Task item:
The required output is the lines below from the line containing "Дренаж участка" to the line containing "Bizim büyümüş prensesimiz, ayva", inclusive, retyped exactly. No other lines belong in it.

Record extracts:
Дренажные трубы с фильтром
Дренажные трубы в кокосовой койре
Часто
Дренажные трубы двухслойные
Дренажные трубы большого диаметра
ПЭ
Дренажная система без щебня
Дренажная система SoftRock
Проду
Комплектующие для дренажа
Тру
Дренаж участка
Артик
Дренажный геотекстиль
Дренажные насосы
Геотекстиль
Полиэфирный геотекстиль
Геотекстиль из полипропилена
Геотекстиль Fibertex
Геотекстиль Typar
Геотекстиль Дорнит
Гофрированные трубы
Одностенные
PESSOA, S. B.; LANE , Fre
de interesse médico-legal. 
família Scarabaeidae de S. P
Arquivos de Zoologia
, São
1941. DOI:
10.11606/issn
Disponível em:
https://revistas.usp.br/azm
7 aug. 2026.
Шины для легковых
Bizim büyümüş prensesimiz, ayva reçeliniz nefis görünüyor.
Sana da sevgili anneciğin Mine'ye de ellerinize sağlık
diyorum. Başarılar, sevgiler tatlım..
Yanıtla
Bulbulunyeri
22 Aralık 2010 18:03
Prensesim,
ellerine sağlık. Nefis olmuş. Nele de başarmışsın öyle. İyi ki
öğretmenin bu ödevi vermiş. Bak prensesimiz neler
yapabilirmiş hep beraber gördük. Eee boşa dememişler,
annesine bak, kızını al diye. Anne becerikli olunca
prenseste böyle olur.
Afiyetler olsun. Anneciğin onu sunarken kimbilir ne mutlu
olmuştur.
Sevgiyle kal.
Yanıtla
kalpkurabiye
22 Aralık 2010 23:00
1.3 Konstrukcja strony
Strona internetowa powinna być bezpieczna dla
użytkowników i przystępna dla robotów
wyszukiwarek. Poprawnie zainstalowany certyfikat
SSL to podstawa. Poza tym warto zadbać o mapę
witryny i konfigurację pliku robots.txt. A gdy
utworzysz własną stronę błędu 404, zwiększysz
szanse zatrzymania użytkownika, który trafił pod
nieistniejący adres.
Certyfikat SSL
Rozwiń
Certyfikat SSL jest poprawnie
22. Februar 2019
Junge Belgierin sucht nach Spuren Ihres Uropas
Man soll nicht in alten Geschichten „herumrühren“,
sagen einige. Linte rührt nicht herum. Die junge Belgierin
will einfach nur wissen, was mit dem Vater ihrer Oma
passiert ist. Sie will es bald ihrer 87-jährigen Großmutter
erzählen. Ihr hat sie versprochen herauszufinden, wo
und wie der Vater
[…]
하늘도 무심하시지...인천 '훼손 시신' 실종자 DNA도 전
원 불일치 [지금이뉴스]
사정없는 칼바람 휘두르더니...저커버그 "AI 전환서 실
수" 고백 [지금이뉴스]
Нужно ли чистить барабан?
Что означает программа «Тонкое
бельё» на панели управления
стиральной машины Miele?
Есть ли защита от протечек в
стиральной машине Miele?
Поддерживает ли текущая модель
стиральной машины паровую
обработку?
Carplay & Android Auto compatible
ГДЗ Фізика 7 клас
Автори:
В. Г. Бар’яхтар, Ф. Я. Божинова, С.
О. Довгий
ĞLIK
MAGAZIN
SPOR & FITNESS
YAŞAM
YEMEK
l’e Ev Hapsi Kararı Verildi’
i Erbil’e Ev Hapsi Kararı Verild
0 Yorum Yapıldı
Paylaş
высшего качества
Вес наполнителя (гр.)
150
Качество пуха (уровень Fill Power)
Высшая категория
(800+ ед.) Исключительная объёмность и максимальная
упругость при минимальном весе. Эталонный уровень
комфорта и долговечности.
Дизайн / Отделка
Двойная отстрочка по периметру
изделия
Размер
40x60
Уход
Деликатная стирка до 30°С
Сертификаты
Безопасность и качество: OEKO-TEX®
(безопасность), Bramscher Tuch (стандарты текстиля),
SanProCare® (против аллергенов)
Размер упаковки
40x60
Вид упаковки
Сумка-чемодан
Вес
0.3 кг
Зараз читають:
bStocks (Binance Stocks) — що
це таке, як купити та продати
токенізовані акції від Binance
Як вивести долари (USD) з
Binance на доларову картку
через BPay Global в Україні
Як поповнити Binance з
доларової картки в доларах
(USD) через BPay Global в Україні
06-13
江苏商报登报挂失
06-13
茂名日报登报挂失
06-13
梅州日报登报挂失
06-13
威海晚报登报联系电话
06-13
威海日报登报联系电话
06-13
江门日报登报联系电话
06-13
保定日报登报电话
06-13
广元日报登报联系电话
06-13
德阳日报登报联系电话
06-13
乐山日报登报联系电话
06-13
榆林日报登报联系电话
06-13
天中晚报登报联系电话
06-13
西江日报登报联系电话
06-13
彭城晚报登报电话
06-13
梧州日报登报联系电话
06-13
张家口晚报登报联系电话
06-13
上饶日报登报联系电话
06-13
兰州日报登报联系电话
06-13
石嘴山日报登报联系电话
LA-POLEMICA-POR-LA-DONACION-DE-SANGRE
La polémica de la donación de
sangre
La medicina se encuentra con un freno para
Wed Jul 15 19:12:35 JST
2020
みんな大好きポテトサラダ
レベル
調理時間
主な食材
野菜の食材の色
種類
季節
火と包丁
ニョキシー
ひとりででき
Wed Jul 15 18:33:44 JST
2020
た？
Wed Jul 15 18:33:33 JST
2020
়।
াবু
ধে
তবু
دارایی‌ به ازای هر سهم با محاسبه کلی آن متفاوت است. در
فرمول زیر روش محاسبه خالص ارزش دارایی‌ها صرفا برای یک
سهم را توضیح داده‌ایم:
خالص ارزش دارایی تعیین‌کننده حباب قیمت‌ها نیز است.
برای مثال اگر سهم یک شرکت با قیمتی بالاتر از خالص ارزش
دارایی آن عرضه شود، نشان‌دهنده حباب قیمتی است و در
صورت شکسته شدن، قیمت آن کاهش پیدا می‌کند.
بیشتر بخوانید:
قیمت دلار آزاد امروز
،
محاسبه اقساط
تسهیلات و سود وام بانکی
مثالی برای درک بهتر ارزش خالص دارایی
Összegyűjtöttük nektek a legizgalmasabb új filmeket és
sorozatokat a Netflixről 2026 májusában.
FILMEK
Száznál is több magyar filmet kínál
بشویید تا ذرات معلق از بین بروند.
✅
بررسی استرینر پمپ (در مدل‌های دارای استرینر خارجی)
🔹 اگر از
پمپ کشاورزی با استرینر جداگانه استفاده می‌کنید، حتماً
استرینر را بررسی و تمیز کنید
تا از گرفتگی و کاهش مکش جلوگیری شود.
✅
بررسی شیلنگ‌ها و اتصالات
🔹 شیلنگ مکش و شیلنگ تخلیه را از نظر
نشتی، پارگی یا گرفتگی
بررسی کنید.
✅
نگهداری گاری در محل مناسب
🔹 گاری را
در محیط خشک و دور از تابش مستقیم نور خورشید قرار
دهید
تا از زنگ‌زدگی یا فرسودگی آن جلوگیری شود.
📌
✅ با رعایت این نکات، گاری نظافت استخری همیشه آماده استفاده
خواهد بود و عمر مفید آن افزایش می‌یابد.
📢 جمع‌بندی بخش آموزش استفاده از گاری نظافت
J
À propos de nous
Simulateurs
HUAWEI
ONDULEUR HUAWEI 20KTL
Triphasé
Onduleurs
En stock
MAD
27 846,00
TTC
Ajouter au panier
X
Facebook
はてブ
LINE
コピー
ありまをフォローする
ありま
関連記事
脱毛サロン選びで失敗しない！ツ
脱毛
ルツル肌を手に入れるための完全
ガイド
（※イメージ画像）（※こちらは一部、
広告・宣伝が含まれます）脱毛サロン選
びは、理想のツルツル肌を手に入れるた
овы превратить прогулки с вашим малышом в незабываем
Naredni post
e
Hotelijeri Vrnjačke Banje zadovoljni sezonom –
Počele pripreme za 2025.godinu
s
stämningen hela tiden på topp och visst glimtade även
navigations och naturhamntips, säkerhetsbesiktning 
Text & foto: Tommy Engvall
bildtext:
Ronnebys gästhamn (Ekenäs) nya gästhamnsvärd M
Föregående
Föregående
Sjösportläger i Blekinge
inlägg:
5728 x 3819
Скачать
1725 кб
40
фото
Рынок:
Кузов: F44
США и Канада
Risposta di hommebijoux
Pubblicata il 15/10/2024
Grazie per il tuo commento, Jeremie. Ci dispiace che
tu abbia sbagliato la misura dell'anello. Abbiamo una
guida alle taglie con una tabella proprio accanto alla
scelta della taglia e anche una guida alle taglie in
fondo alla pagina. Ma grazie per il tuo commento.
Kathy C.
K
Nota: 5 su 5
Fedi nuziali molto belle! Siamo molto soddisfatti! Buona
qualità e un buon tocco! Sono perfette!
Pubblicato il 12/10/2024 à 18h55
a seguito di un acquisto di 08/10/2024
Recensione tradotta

Solution to the problem:
Дренаж участка
Артик
Дренажный геотекстиль
Дренажные насосы
Геотекстиль
Полиэфирный геотекстиль
Геотекстиль из полипропилена
Геотекстиль Fibertex
Геотекстиль Typar
Геотекстиль Дорнит
Гофрированные трубы
Одностенные
PESSOA, S. B.; LANE , Fre
de interesse médico-legal. 
família Scarabaeidae de S. P
Arquivos de Zoologia
, São
1941. DOI:
10.11606/issn
Disponível em:
https://revistas.usp.br/azm
7 aug. 2026.
Шины для легковых
Bizim büyümüş prensesimiz, ayva reçeliniz nefis görünüyor.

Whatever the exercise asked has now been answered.